• Goal of the exercise
Among the records, which lines hold the word "left"? Pick them out.

• Exercise data
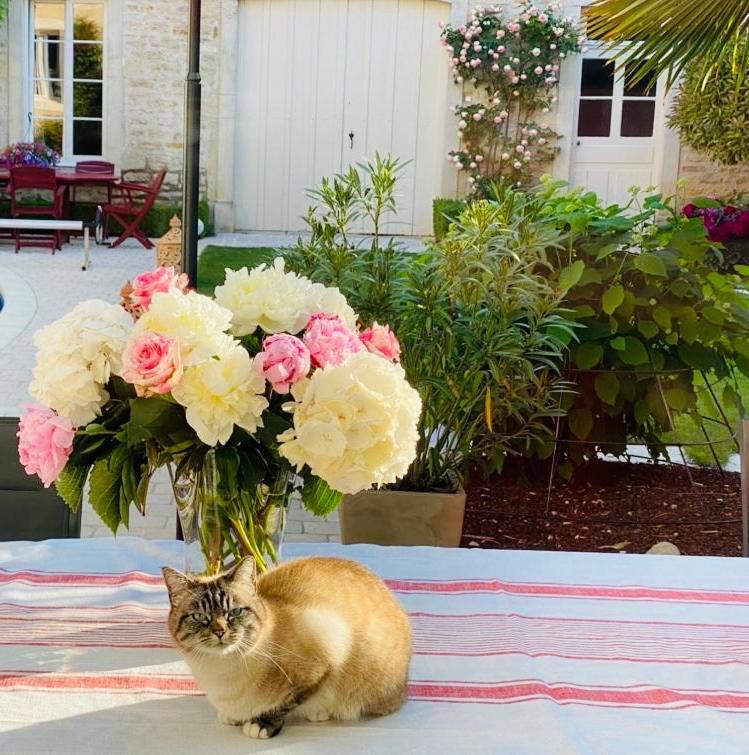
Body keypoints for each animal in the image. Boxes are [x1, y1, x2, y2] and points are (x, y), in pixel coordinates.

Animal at [161, 556, 412, 740]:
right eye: (199, 617)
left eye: (235, 612)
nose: (220, 631)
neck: (220, 671)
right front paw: (233, 717)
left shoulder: (325, 652)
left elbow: (286, 703)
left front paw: (261, 724)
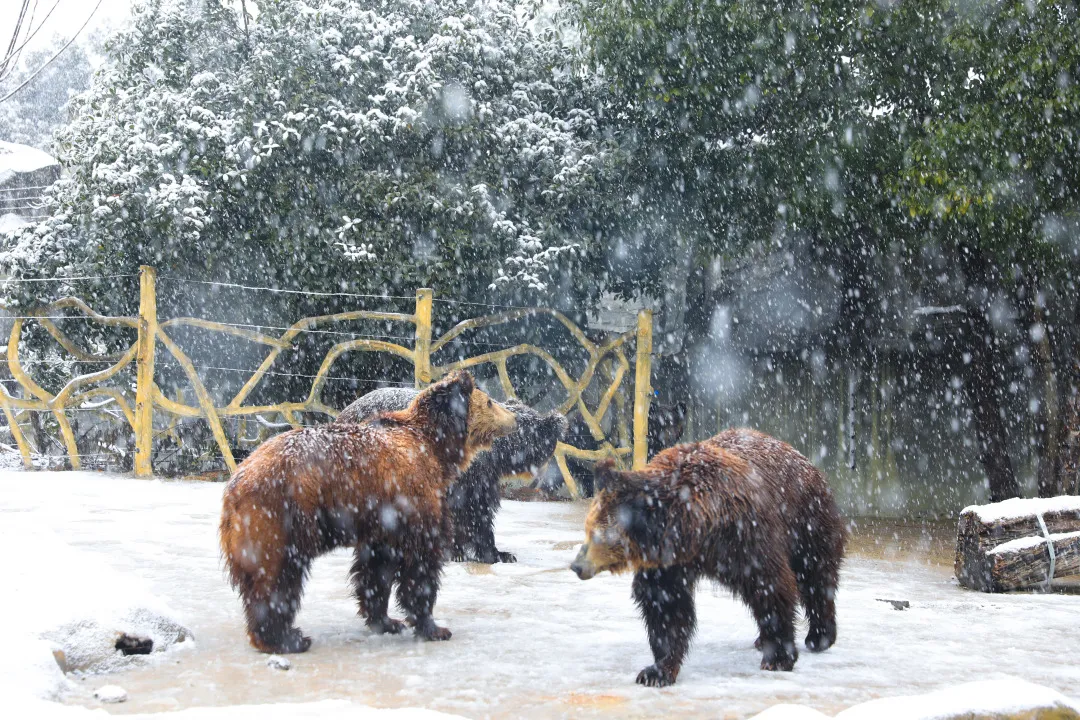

• Output
left eye: (235, 612)
left shoulder: (325, 652)
left elbow: (286, 703)
left front paw: (261, 724)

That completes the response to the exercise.